From the following:
1) pure water
2) 0.01 m solution of table sugar (C12H22O11)
3) 0.01 m solution of NaCl
4) 0.01 m solution of CaCl2
Choose the one with the largest van't Hoff factor and hence the lowest freezing point.
You want the one which dissolves in water producing the most particles. Since the solutions are the same molality, then just count the particles produced when a mole of the solute is dissolved. Sugar produces 1, NaCl produces 2, etc etc.
To determine the van't Hoff factor (i), we need to first understand what it represents. The van't Hoff factor is a measure of the extent to which a compound dissociates or breaks apart into ions in a solution. It is denoted by the symbol "i". The higher the van't Hoff factor, the greater the degree of dissociation.
Now, let's analyze each solution and determine their respective van't Hoff factors:
1) Pure Water:
Pure water does not dissociate into ions; it remains as H2O molecules. Therefore, the van't Hoff factor for pure water is 1.
2) 0.01 M Solution of Table Sugar (C12H22O11):
Table sugar, or sucrose (C12H22O11), does not dissociate into ions in aqueous solutions. Therefore, the van't Hoff factor for table sugar is also 1.
3) 0.01 M Solution of NaCl:
Sodium chloride (NaCl) readily dissociates into sodium ions (Na+) and chloride ions (Cl-) in aqueous solutions. Each NaCl molecule dissociates into two ions, thus the van't Hoff factor for NaCl is 2.

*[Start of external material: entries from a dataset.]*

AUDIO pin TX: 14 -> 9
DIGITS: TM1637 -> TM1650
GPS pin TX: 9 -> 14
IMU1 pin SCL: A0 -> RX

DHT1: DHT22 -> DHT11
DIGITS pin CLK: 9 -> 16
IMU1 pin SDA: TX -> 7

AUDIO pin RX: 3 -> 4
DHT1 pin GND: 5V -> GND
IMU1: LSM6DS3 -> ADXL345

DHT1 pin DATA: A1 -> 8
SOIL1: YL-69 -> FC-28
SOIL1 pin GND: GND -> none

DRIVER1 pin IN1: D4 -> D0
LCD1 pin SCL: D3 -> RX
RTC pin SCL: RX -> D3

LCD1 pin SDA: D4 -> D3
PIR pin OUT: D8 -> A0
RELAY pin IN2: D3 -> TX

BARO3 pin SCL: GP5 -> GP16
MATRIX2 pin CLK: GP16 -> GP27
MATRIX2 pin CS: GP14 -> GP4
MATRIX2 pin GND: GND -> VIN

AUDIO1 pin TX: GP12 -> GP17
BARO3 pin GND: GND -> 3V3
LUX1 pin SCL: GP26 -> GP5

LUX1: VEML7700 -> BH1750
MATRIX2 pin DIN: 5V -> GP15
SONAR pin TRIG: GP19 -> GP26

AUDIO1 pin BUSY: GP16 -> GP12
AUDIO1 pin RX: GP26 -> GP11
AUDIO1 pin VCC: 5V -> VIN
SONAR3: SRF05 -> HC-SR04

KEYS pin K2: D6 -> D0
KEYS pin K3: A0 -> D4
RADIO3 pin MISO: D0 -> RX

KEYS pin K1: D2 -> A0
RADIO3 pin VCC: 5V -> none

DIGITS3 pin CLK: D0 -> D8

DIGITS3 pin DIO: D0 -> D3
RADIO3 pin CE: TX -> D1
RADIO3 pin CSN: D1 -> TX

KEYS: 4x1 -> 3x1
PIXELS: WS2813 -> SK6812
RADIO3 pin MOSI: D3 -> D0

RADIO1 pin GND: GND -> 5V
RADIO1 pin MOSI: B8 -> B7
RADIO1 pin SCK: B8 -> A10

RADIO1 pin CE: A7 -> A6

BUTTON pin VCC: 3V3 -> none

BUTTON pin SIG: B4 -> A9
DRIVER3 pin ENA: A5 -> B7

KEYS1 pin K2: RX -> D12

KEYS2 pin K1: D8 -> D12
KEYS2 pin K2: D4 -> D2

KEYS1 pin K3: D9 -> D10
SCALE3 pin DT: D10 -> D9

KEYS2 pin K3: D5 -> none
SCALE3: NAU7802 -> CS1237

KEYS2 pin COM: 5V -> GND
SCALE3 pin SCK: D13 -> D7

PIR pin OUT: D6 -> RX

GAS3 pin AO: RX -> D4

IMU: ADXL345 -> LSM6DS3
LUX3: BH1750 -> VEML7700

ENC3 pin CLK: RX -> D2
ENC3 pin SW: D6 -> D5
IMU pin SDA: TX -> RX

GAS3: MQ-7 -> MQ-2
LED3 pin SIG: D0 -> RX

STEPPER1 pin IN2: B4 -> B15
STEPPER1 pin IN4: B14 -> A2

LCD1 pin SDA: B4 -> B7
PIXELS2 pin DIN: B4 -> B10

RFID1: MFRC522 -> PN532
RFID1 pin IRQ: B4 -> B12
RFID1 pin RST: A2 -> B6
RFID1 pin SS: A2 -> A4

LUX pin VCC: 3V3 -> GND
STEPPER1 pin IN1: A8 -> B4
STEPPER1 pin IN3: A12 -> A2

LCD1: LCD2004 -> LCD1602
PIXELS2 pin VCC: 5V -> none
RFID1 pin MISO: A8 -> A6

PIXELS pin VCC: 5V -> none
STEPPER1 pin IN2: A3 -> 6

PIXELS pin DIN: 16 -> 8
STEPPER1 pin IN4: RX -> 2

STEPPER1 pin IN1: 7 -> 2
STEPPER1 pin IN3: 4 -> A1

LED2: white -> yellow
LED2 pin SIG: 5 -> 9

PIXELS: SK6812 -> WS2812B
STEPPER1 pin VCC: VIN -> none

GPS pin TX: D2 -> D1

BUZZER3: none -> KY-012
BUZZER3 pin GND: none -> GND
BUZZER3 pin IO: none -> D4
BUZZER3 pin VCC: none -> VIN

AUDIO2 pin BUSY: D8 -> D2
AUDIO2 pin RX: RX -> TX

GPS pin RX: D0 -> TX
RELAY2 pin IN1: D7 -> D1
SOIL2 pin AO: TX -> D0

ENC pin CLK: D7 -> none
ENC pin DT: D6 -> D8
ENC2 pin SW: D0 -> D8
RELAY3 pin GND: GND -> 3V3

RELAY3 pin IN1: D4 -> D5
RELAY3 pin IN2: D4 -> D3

4) 0.01 M Solution of CaCl2:
Calcium chloride (CaCl2) dissociates into three ions: one calcium ion (Ca2+) and two chloride ions (2Cl-). So, each CaCl2 molecule dissociates into three ions, giving a van't Hoff factor of 3.
Based on the analysis above, the solution with the largest van't Hoff factor is the 0.01 M solution of CaCl2. Therefore, it also has the lowest freezing point among the given options, as a higher van't Hoff factor leads to a lower freezing point according to the colligative properties of solutions.